In contrast, questions about specific law proposals can be revealing in themselves and for what they imply more generally.
The fact that 68 percent in the Gallup poll now oppose banning handguns is especially meaningful, since a) banning handguns is the immediate goal of the anti-gun movement; and b) three decades ago American opinion was almost equally divided for and against handgun bans.
Gallup and other poll results on how many Americans own guns are not just worthless but actually misleading. We have firearms production and importation figures. Those are actual figures reflecting the existence of actual guns.
They indicate that Americans currently own more than 290 million guns. This is wildly inconsistent with the poll result that only one-third of Americans own guns. The low poll figure on gun ownership is very questionable, in an era where gun ownership is very controversial. All that these polls show is that when a stranger asks Americans whether they own firearms only one-third will admit it.
Many years of debate over proposals to ban handguns and other kinds of firearms--and place onerous new conditions on all guns--may induce gun owners to lie to strangers inquiring about household possession of firearms.
Moreover, for decades much of the mass media has indulged in the habit of stigmatizing firearms and firearms ownership, so that many gun owners might come to think of their weapon as a sort of guilty secret, like a pornography collection or a cache of marijuana, to be denied and lied about rather than openly acknowledged.
Whatever the reasons may be, it is clear that when asked by pollsters, many, many Americans falsely deny owning guns. For instance, in an early 1994 survey, respondent answers showed that 53 percent of American households contained a firearm. Yet a survey taken later in that same year found that only 34 percent did.
Obviously a substantial number of respondents in the second poll falsely denied that their households had guns.
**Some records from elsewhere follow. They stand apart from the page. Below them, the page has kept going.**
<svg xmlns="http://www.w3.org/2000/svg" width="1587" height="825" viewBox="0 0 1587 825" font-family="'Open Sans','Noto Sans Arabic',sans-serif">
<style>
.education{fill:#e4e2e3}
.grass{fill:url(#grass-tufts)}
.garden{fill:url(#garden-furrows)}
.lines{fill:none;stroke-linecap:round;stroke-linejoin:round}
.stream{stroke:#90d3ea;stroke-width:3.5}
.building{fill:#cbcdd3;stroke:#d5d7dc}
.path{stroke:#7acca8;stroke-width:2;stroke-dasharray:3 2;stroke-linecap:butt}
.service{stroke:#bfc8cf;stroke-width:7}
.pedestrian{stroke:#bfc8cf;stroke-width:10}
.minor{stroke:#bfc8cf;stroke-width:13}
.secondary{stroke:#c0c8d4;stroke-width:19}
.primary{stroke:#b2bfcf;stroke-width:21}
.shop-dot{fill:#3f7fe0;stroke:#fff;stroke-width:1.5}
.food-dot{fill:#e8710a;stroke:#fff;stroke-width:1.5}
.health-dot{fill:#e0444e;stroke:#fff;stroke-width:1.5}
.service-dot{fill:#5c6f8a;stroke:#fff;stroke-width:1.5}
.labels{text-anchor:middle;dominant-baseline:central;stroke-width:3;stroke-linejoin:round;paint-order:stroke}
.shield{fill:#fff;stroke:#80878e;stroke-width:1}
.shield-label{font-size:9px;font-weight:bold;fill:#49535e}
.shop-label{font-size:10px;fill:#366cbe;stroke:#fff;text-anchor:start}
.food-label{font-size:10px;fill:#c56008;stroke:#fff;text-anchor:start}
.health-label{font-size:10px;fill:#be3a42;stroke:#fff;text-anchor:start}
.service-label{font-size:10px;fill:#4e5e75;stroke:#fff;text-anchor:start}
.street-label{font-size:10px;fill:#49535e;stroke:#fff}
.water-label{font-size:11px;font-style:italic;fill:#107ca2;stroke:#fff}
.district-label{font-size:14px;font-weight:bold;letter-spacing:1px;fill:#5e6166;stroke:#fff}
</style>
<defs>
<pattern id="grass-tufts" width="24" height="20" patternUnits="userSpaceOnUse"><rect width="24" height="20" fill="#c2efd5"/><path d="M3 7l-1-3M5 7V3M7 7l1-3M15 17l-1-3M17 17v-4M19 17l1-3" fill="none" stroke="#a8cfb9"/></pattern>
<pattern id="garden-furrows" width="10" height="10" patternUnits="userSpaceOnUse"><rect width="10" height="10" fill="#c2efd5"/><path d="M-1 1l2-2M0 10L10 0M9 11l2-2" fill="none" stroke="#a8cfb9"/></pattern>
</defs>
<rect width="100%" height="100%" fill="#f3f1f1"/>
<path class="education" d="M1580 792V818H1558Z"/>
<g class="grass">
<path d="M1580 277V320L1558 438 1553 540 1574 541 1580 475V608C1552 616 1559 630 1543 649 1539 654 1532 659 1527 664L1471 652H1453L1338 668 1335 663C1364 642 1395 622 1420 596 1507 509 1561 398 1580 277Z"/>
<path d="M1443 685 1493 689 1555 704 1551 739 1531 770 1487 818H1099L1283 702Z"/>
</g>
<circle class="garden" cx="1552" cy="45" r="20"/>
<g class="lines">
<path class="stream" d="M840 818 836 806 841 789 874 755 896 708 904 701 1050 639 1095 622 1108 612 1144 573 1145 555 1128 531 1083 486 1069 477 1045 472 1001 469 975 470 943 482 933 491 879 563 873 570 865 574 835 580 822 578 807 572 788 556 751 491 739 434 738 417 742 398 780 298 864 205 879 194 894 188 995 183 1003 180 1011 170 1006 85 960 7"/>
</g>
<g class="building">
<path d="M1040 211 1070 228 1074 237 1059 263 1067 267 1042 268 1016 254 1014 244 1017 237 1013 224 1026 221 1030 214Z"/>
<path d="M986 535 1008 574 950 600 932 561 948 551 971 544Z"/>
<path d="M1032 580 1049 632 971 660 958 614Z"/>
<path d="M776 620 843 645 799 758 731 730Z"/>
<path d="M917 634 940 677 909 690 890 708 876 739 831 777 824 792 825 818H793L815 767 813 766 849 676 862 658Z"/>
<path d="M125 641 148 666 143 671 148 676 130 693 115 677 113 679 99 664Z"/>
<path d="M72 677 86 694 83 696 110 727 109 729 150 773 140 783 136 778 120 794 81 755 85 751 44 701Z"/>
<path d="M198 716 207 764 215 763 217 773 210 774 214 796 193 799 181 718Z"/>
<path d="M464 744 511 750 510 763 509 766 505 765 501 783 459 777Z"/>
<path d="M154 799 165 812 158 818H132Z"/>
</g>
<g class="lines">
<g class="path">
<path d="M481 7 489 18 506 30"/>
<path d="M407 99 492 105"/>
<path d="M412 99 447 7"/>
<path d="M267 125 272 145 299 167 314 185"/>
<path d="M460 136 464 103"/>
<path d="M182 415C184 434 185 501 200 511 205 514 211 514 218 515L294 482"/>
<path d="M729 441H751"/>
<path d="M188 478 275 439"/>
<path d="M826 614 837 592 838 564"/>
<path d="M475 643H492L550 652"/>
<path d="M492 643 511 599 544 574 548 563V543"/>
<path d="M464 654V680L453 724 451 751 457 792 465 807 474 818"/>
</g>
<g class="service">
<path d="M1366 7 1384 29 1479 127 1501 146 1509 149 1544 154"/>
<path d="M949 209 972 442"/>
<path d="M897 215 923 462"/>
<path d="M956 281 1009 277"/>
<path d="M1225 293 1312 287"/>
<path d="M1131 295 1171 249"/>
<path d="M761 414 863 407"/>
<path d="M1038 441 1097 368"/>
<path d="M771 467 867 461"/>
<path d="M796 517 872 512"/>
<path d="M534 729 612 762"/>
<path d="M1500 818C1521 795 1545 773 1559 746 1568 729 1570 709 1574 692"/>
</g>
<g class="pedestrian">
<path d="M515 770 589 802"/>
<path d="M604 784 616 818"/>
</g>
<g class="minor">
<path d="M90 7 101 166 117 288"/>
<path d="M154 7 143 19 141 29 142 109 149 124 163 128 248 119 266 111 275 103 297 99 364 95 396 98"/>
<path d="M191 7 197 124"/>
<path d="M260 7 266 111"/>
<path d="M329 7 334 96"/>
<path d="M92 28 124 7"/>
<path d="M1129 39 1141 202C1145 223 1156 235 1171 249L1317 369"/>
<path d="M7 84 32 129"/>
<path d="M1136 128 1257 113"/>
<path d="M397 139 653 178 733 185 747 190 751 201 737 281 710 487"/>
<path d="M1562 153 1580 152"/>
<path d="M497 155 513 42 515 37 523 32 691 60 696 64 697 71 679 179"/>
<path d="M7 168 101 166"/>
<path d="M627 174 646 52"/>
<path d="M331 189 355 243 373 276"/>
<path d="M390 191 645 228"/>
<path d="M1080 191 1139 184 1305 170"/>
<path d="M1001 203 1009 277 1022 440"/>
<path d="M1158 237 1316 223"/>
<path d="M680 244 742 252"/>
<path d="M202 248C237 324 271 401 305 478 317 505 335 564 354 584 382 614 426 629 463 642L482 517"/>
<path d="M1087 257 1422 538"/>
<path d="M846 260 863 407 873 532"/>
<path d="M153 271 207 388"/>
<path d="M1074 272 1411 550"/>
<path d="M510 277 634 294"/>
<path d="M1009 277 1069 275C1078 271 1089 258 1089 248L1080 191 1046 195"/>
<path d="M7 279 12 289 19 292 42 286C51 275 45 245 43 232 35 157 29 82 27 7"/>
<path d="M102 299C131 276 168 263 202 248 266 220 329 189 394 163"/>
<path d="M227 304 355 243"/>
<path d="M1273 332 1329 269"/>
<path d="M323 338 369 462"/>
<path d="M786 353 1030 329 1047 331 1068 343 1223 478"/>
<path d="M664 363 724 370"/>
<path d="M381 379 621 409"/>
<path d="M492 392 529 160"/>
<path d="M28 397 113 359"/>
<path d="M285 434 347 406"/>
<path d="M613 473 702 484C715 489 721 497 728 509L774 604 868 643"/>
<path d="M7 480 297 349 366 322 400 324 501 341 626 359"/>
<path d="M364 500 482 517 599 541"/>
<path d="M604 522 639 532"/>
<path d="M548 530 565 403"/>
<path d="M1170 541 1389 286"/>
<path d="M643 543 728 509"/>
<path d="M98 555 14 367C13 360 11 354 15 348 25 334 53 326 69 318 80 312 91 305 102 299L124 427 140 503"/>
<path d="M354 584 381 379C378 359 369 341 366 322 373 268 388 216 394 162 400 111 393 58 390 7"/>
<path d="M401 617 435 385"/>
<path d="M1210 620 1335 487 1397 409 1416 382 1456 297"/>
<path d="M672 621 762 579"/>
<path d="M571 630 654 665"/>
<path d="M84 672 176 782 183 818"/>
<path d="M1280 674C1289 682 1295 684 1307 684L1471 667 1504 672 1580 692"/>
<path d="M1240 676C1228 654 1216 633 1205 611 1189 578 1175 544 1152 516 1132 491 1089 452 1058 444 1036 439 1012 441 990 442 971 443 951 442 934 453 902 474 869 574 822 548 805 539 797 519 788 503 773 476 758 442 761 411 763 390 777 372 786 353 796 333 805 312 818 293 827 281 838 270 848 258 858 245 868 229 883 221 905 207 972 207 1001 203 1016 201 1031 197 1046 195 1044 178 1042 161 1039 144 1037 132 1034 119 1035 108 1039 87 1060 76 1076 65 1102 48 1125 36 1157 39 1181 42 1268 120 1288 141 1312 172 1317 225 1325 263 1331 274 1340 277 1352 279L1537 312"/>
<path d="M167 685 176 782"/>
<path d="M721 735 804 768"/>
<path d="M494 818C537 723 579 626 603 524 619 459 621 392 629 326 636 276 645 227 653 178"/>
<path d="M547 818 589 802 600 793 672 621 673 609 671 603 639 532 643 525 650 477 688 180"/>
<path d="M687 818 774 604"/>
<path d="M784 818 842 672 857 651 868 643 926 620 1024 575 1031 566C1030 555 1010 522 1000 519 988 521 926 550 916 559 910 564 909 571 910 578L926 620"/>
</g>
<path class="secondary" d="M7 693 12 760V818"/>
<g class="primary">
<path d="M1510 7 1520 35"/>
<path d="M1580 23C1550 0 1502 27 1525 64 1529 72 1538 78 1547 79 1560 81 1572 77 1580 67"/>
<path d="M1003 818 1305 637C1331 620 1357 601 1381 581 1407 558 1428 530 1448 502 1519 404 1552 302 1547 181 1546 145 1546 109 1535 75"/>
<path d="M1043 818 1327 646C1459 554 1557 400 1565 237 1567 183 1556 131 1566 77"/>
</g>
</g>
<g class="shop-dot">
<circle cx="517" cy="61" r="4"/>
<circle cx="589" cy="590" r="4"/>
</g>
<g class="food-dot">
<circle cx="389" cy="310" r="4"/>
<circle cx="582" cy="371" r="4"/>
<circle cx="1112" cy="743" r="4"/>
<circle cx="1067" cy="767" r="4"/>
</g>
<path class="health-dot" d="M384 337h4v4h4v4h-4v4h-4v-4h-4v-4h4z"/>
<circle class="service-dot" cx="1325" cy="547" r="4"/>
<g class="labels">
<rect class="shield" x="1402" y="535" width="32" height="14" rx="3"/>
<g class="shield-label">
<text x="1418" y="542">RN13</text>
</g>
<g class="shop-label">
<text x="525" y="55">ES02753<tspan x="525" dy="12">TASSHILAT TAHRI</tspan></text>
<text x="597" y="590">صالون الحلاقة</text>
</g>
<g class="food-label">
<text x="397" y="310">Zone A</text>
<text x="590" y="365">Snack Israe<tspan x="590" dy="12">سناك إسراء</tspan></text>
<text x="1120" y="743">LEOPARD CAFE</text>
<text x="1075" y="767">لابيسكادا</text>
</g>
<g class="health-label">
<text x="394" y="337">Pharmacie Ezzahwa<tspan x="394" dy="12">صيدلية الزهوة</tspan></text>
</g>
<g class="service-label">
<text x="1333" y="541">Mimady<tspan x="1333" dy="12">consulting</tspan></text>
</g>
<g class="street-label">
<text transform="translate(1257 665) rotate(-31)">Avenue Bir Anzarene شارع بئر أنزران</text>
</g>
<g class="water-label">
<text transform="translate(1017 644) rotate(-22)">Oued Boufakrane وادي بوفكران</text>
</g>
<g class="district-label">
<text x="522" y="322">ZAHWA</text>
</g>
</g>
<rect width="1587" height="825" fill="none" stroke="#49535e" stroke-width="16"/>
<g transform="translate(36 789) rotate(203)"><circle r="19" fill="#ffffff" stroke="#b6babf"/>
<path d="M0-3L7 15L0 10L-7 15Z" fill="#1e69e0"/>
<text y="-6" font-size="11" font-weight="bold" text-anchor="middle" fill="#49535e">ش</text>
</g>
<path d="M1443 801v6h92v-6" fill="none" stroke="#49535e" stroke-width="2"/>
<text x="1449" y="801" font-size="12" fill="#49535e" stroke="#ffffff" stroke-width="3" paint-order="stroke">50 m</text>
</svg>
Either that or almost 19 million guns somehow disappeared.
And Another Thing Changing the subject completely now, I was recently confronted by an e-mail from a newspaper reporter who asked: "I'm seeking people who have researched long-term trends in levels of gun-related crime, accidents, homicides, etc., in the United States; also research that might explain reasons for the long-term decline in gun violence or accidents despite long-term increases in gun ownership."
Here was my response: Virtually never do ordinary people, whether gun owners or not, commit serious violent crimes. Almost all violent crime, especially murder, is committed by people with long criminal records (who cannot legally own guns under our current laws). As to accidents, almost all gun "accidents" are committed by such people and/or people who are substance-dependent.
No one knows why violent crimes have declined so greatly over the last 15 years or why they accelerated so gre
atly in the 15 years after 1960. The gun lobbies, and some criminologists, say the decline in crime is at least partially explained by the fact that so many good people acquired guns that criminals are deterred from attacking them. There is impressive evidence to support that thesis.
A question remains. What explains two similar declines: one, fatal gun accidents declined from more than 2,500 per year in the late 1960s to fewer than 700 per year today; and two, during the 1990s gun suicides greatly declined. Both declines occurred during a period of vast increase in gun ownership, but how could such increases explain the declines?